Take each line from the entries that holds "Returns" and copy it out.

◆ **Data records**

>>>

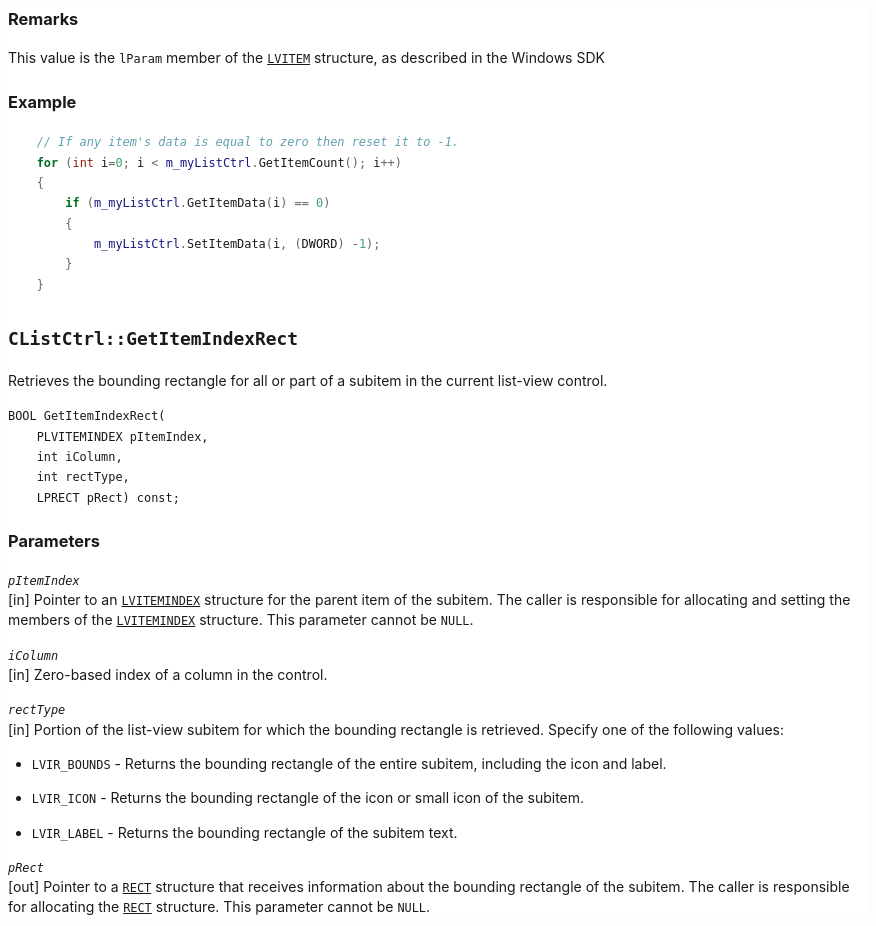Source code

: ### Remarks

This value is the `lParam` member of the [`LVITEM`](/windows/win32/api/commctrl/ns-commctrl-lvitemw) structure, as described in the Windows SDK

### Example

```cpp
    // If any item's data is equal to zero then reset it to -1.
    for (int i=0; i < m_myListCtrl.GetItemCount(); i++)
    {
        if (m_myListCtrl.GetItemData(i) == 0)
        {
            m_myListCtrl.SetItemData(i, (DWORD) -1);
        }
    }
```

## <a name="getitemindexrect"></a> `CListCtrl::GetItemIndexRect`

Retrieves the bounding rectangle for all or part of a subitem in the current list-view control.

```
BOOL GetItemIndexRect(
    PLVITEMINDEX pItemIndex,
    int iColumn,
    int rectType,
    LPRECT pRect) const;
```

### Parameters

*`pItemIndex`*\
[in] Pointer to an [`LVITEMINDEX`](/windows/win32/api/commctrl/ns-commctrl-lvitemindex) structure for the parent item of the subitem. The caller is responsible for allocating and setting the members of the [`LVITEMINDEX`](/windows/win32/api/commctrl/ns-commctrl-lvitemindex) structure. This parameter cannot be `NULL`.

*`iColumn`*\
[in] Zero-based index of a column in the control.

*`rectType`*\
[in] Portion of the list-view subitem for which the bounding rectangle is retrieved. Specify one of the following values:

- `LVIR_BOUNDS` - Returns the bounding rectangle of the entire subitem, including the icon and label.

- `LVIR_ICON` - Returns the bounding rectangle of the icon or small icon of the subitem.

- `LVIR_LABEL` - Returns the bounding rectangle of the subitem text.

*`pRect`*\
[out] Pointer to a [`RECT`](/windows/win32/api/windef/ns-windef-rect) structure that receives information about the bounding rectangle of the subitem. The caller is responsible for allocating the [`RECT`](/windows/win32/api/windef/ns-windef-rect) structure. This parameter cannot be `NULL`.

<<<

◆ **Response**
- `LVIR_BOUNDS` - Returns the bounding rectangle of the entire subitem, including the icon and label.
- `LVIR_ICON` - Returns the bounding rectangle of the icon or small icon of the subitem.
- `LVIR_LABEL` - Returns the bounding rectangle of the subitem text.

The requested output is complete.